8.4.22

98/365 Heinrich Heine

 




“En tiempos oscuros, la mejor guía para los pueblos era la religión, del mismo modo que en medio de una noche oscura un ciego es nuestro mejor guía; de noche, él conoce los caminos y senderos mejor de lo que puede verlos un ser humano. Sin embargo, cuando amanece, es una insensatez utilizar a los ciegos como guías”
“Dios me perdonará: es su oficio”
“La poesía, aunque la adoro con toda mi alma, fue siempre para mí un juguete sagrado, un medio santo para fines celestes”
“El placer no es más que un dolor muy agradable”
“Ni con la mejor voluntad de fidelidad puede una persona decir la verdad sobre sí misma”
 Heinrich Heine



I

De Heine dijo Goethe que sería el más grande de los poetas de no ser un golfo. Heine fue un Lord Byron más bufón y más triste también, sin que se aprecie distancia entre ambos estados. Fue el romántico que cerró el romanticismo y el que abrió una puerta para que entrasen la república o incluso el marxismo. Heine presagió la fama posterior del escritor tomado como personaje. La religión, dijo alguien, es una cosa de domingos. Borges sostenía que era un rama de la literatura fantástica. Entre todos podemos componer una entrada semántica más ambiciosa: la de la religión como mal necesario o el del placer como el mejor de todos los posibles dolores. En cualquier caso, la palabra es la piel de Dios y el camino es oscuro y frágil  

II
Hay un tipo de poesía de la no se extrae nada útil, no tenemos de ella un conocimiento, ni siquiera advertimos, al leerla, que haga algo más allá de ocuparnos un tiempo que bien podría emplearse en asuntos más prácticos.  Produce la poesía el mismo efecto que un fármaco: no se aprecia que alivie el dolor, pero lo hace a su tímida manera. Uno de los versos recitados ayer me hizo pensar en ese amor romántico, en sus versos heroicos, en el “ánimo bendito del amor” de Hölderlin, mi romántico favorito. Toda la poesía romántica es filosófica, la escriben filósofos, la leen filósofos. Después la palabra romanticismo fue requisada por los corazones desamparados, por los amantes desvalidos. Se canta al amor, sí, pero el romántico Heine (y Novalis) lo hace con sarcasmo, con ironía, lúcida y distanciadamente consciente de que es el hombre de quien se habla en todos esos poemas hondos y telúricos. Nietzsche mató a Dios; Heine lo cuestiona, lo tutea, le expone a la intemperie de lo humano.

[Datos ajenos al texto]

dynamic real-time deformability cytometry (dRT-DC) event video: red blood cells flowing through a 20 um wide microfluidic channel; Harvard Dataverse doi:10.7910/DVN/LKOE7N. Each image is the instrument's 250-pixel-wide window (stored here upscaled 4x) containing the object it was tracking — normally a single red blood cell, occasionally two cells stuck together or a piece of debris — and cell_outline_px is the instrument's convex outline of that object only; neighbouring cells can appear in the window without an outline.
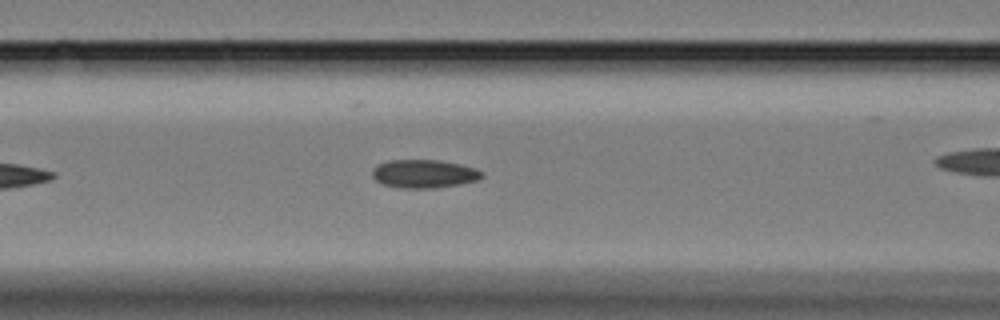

La poesía hace el oficio inverso de la religión: nos asegura la percepción nítida de la vida, sin que la impregne la mercancía de la eternidad. La liturgia de la poesía es la que esgrime la religión para difundir su mensaje. Lo dice Heine: la poesía es un juguete sagrado. Dice también que no hay catedrales modernas (ninguna ahora) porque hemos abandonado las convicciones. No tenemos certidumbres, sólo manejamos opiniones.  Todos los libros de poesía son templos. No hay dioses adentro, no se precisan y, al tiempo, con su brizna de paradoja, están todos. En la poesía de mi amigo, en la de sus otros libros, hay vida, se escucha vida, palabra limpia de un poeta que se deja llevar y no sabe adónde acabará su extravío. Dejo la antología de poetas alemanes románticos. Heine era un golfo atormentado. Lo suyo, ojalá nuestro, eran los fines celestes.